Many of his clients have their chimneys brushed in the spring so that in the fall the work is already done. His busy season begins in August, or by Labor Day, he said.
He’s had a lot of customers recently who requested an inspection after buying a house. Morris Chimney Service has clients from Salisbury to near the South Carolina border. He said what the company has found in Salisbury is a lot of older chimneys.
Many were designed to burn coal and don’t have a lining system.
He recommends an annual inspection and sweeping.
There are do-it-yourself kits, but it can be messy, he said.
Homeowners are taking a risk of getting their furniture and home dirty with soot.
“It is very hard to clean soot,” he said.
Joe Beeker, owner of Rowan Chimney Works, agreed. He said if not properly cleaned, a chimney could cause a fire.
“Most of the time, we go out to those homes that had fires, people tell us the year before they tried to do something on their own,” Beeker said.

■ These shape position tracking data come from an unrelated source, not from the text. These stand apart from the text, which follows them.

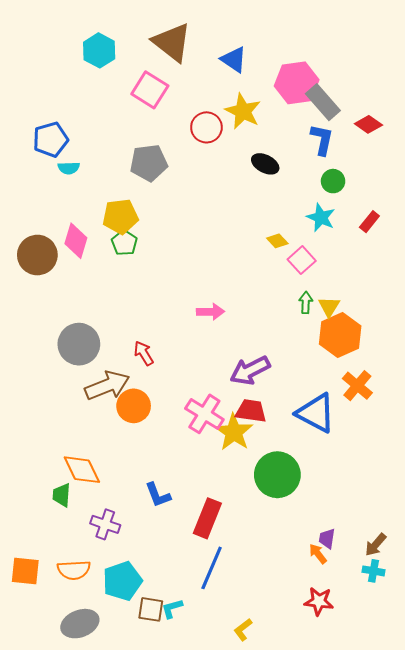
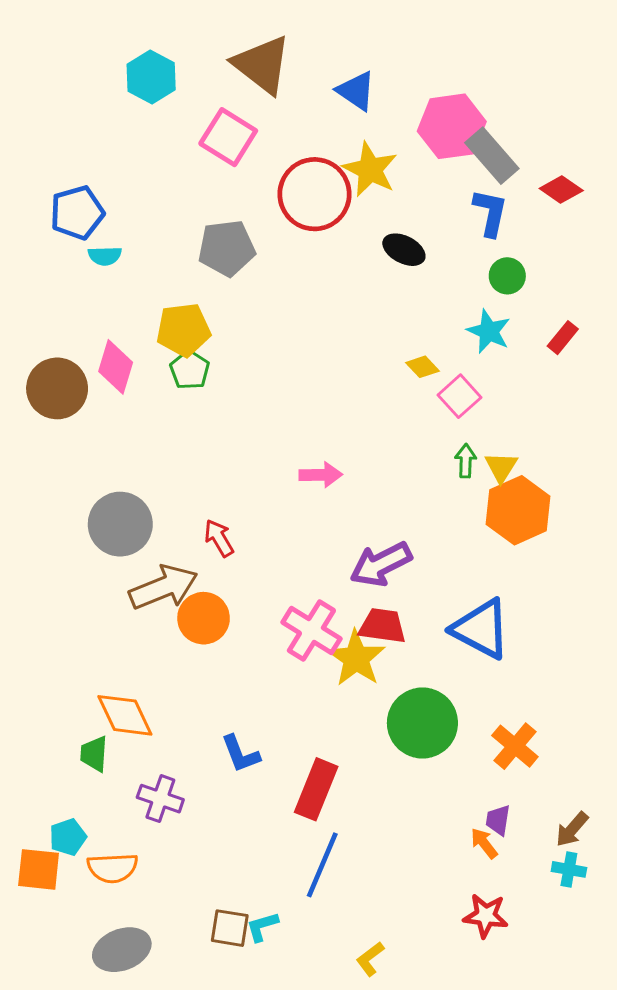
red circle: (206, 127) -> (315, 194), size x1.5
orange cross: (357, 386) -> (515, 746), moved
cyan pentagon: (122, 581) -> (68, 837), moved, size x0.6

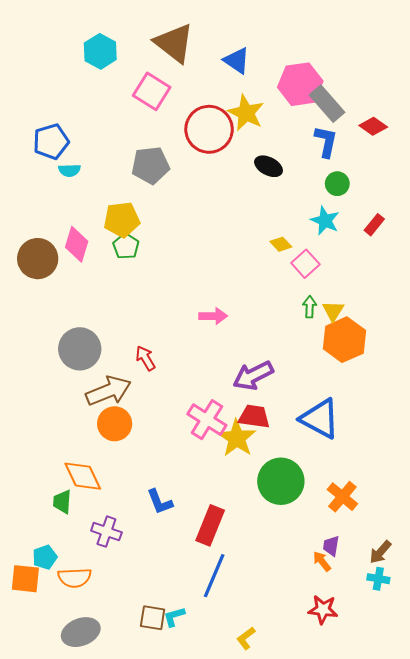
orange circle: (204, 618) -> (115, 424), moved

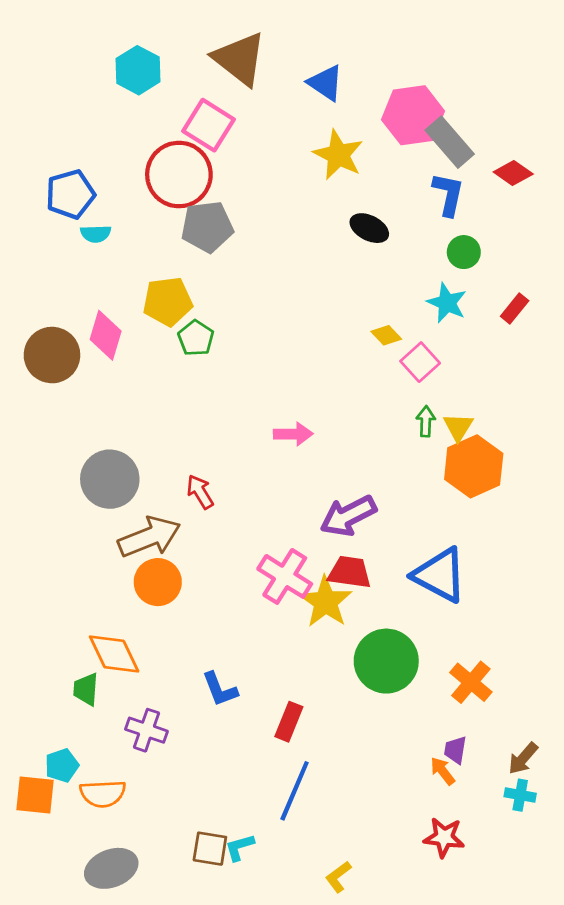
red circle: (209, 129) -> (179, 175), moved
green pentagon: (126, 246) -> (196, 338), moved
red rectangle: (210, 525) -> (289, 722), size x0.7

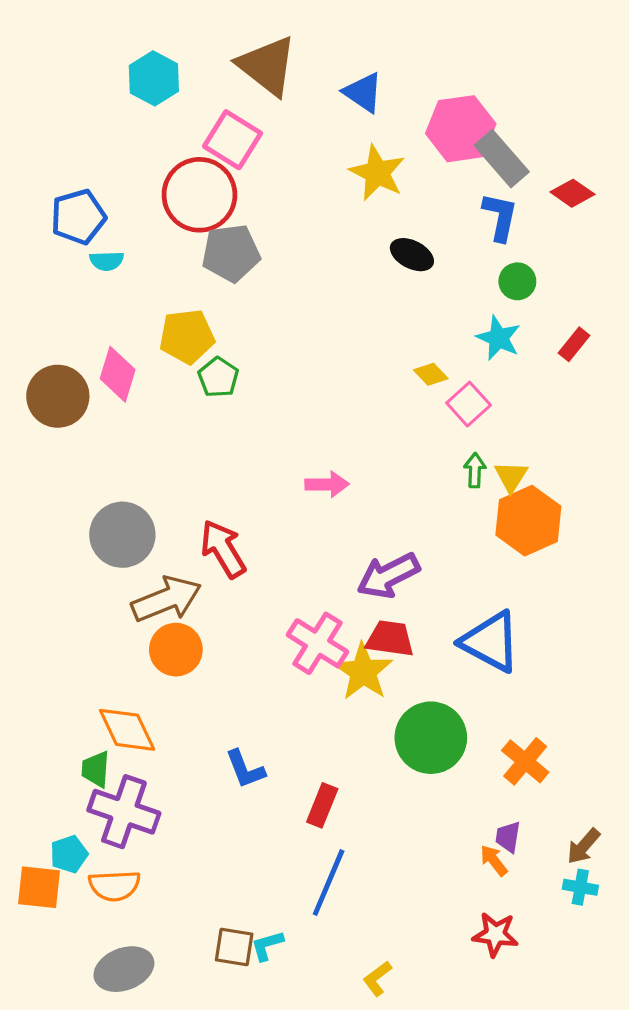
red arrow: (200, 492) -> (223, 549), size x1.5
purple cross: (146, 730) -> (124, 812), moved, size x1.5

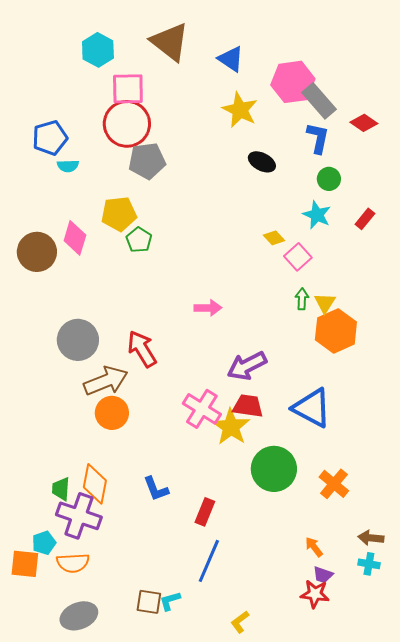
pink square: (233, 140) -> (128, 89), moved, turned -33
orange diamond: (127, 730) -> (95, 484), moved, turned 36
purple trapezoid: (508, 837) -> (323, 575), moved, turned -80
brown arrow: (583, 846) -> (371, 538), turned 55

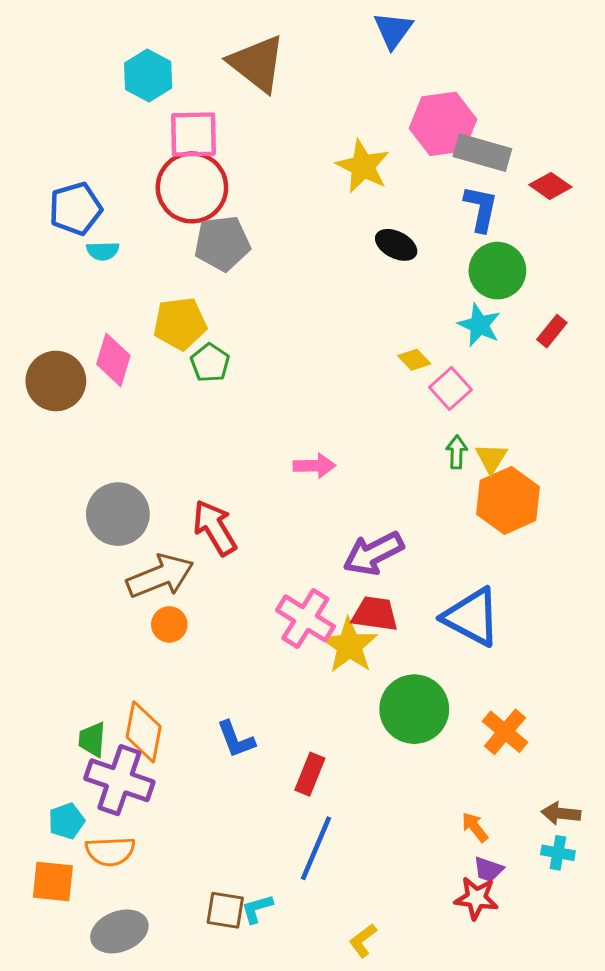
blue triangle: (231, 59) -> (393, 30), moved, turned 32
gray rectangle: (319, 101) -> (482, 153), turned -33
green circle: (329, 179) -> (497, 271), size x1.6
orange circle: (112, 413) -> (169, 624), size x0.7
orange square: (25, 564) -> (53, 882), moved

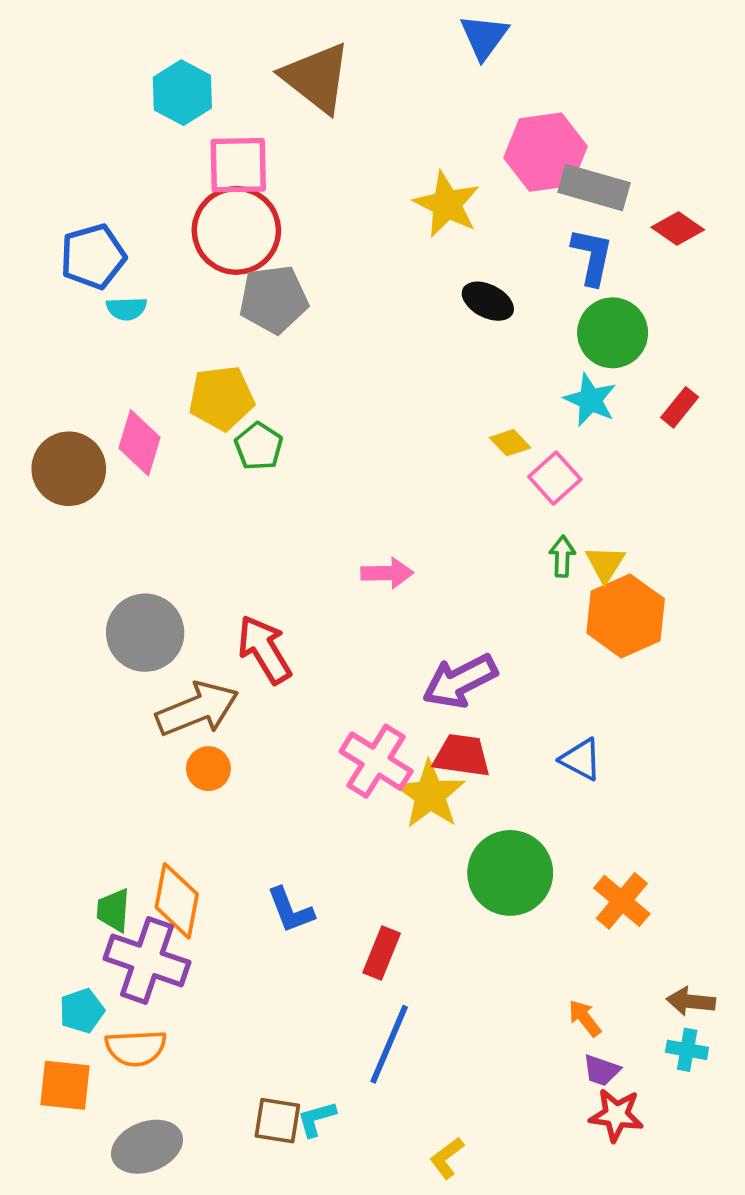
blue triangle: (472, 617) -> (581, 759), size x0.6
red star: (476, 898) -> (616, 1115), moved

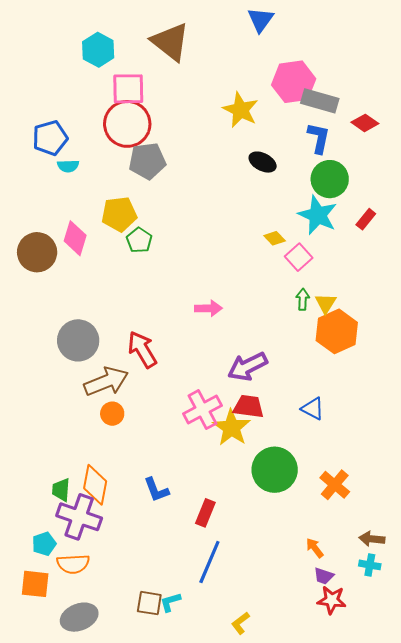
cyan star: (590, 400) -> (318, 215), size x1.4
pink cross: (376, 761) -> (202, 410), turned 30

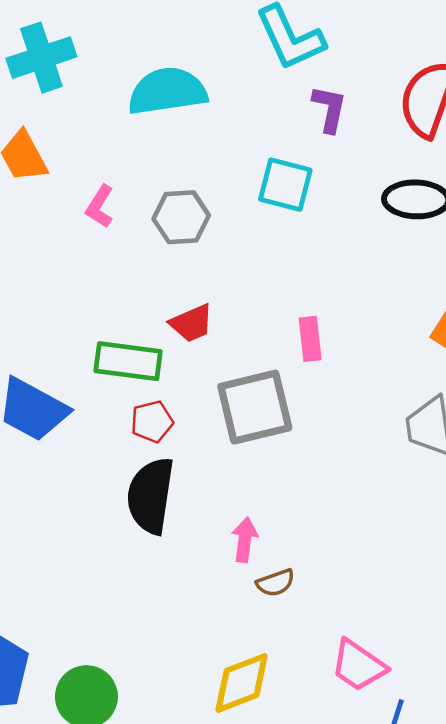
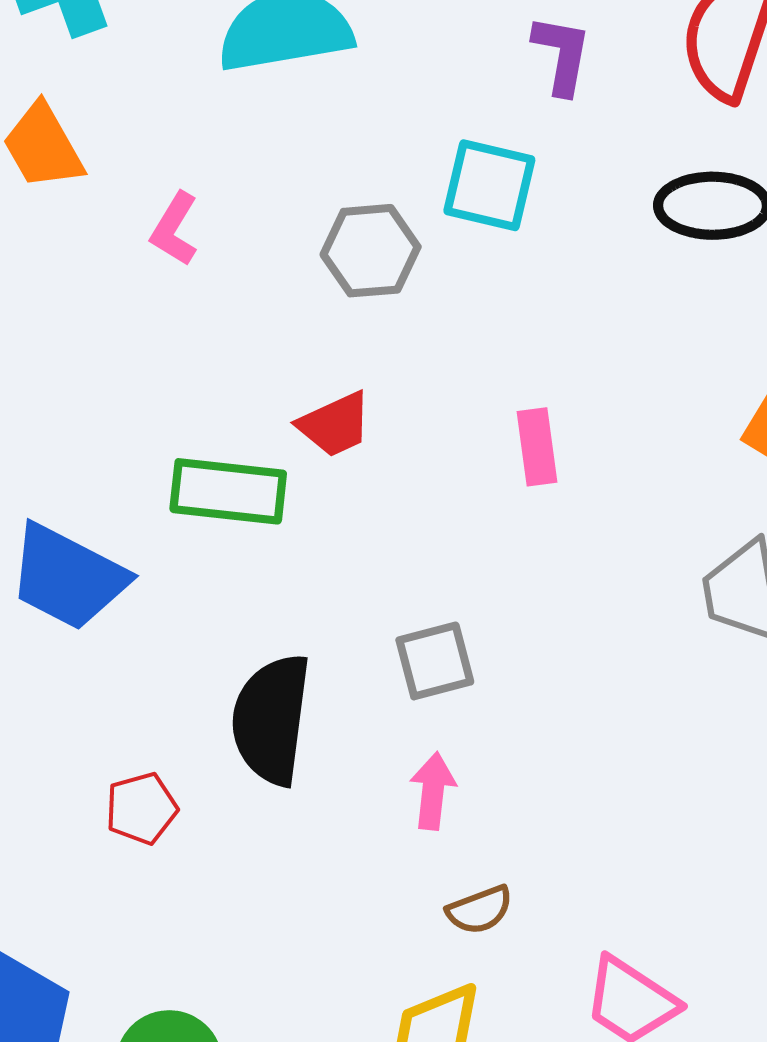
gray hexagon: (181, 217) -> (371, 251), moved
gray square: (255, 407) -> (435, 661), moved, size x0.6
red pentagon: (152, 422) -> (141, 808), moved
brown semicircle: (276, 583) -> (480, 910), moved

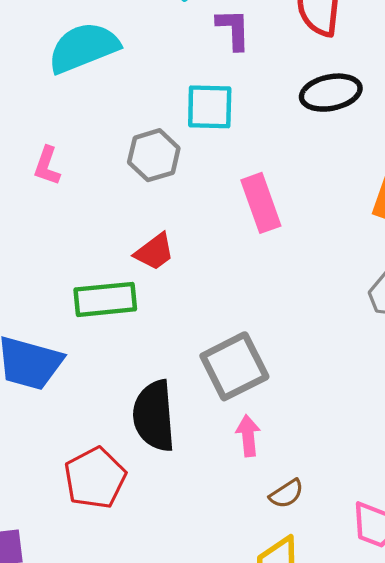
pink rectangle: (537, 447) -> (261, 203), moved, size x1.4
gray square: (435, 661) -> (234, 366), size x1.5
red pentagon: (141, 808) -> (95, 478), size x1.6

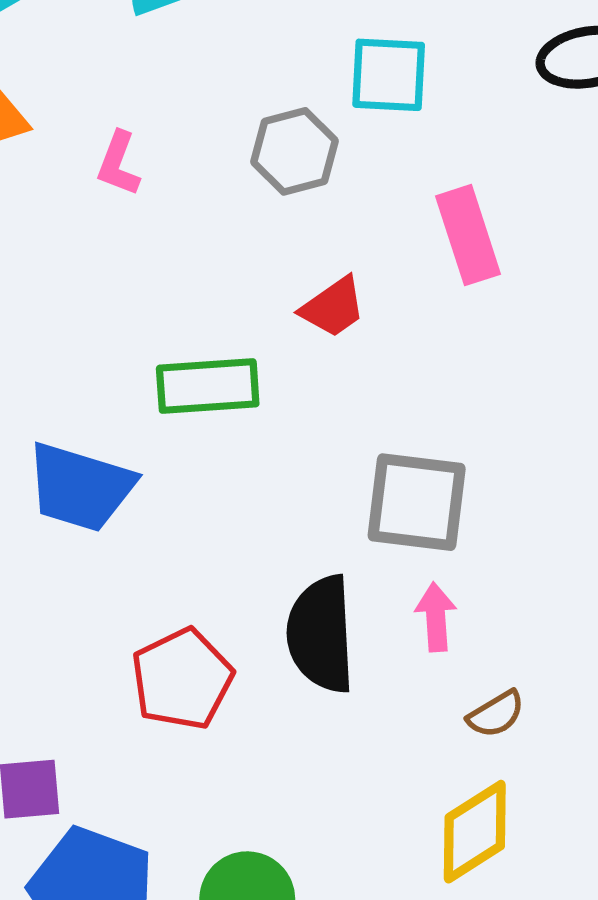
red trapezoid: (154, 252) -> (333, 307), moved
gray square: (234, 366) -> (417, 502), turned 32
black semicircle: (154, 416) -> (321, 634), moved

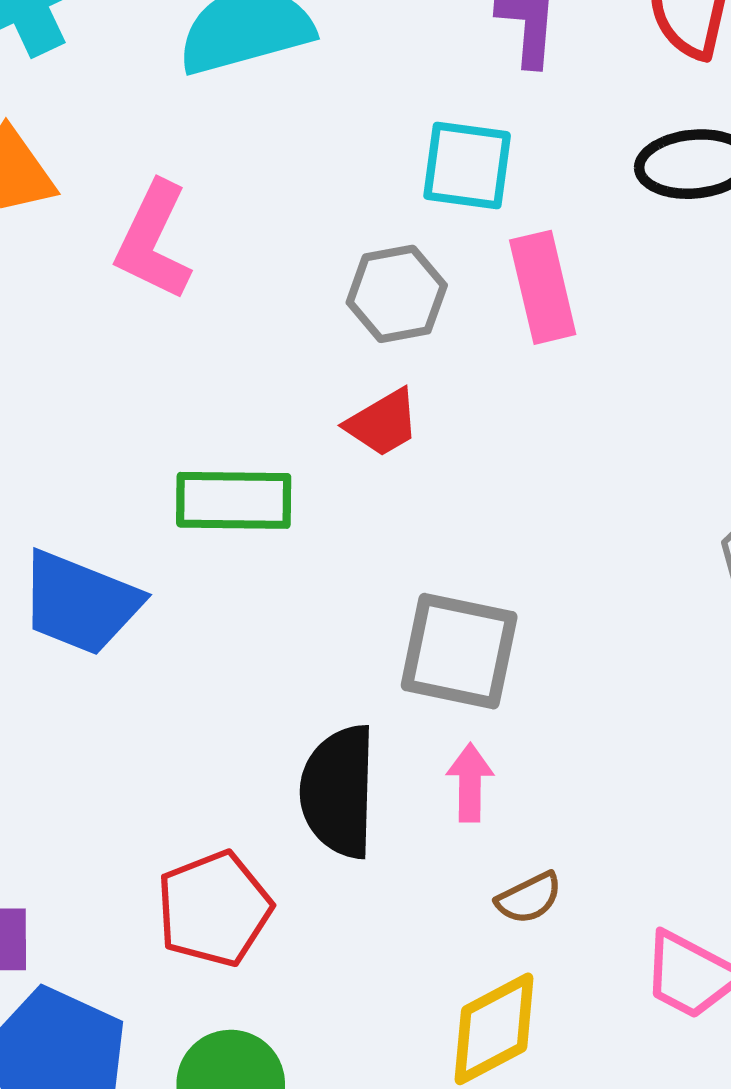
gray hexagon: (294, 151) -> (397, 294), moved
pink L-shape: (118, 164) -> (153, 241), size x1.6
pink rectangle: (468, 235) -> (543, 287), moved
red pentagon: (182, 679) -> (214, 909), moved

During an inspection, Beeker uses a camera to get a closer look into the fireplace. He tries to look for cracks in the clay tiles, missing mortar between the joints and loose brick, he said.
He estimates he performs an average of 300 inspections a year in a process that takes about an hour and a half.
There are precautions homeowners can take to prevent a chimney fire, Beeker said.
Wet wood that hasn’t been allowed to season or dry out for a year or two can cause a fire because of the creosote buildup. Creosote deposits can be thin and powdery to a tar-like substance.
Chimney fires occur when a buildup of creosote ignites and burns inside the chimney.
Starting a fire with pine, paper or cardboard can also cause a fire.
“Pine is real sticky inside and never dries out. No matter how old it is, it will always create the most creosote in wood,” Beeker said. He said using paper or cardboard to start the fire can cause it to ignite the creosote.
Salisbury Fire Battalion Chief David Morris said the Salisbury Fire Department had to respond to just one chimney fire over the last year. That was a mutual aid call in support of Granite Quarry Fire Department.
Morris recommends homeowners check to make sure they have an updraft. To determine if your fireplace has an updraft, Morris suggests homeowners light a match, blow it out and watch the direction of the smoke. An updraft means the smoke and will travel upward.
Tips to prevent chimney fires:
• Don’t burn wood unseasoned for at least a year
• Don’t burn pine
• Don’t use paper or cardboard to start the fire
• Call a professional chimney sweep
• Keep objects a minimum of 3 feet away
• Place a screen or door to keep logs from rolling out of the fireplace
• Place hot coals or embers in a metal bucket and place it outside away from any structures.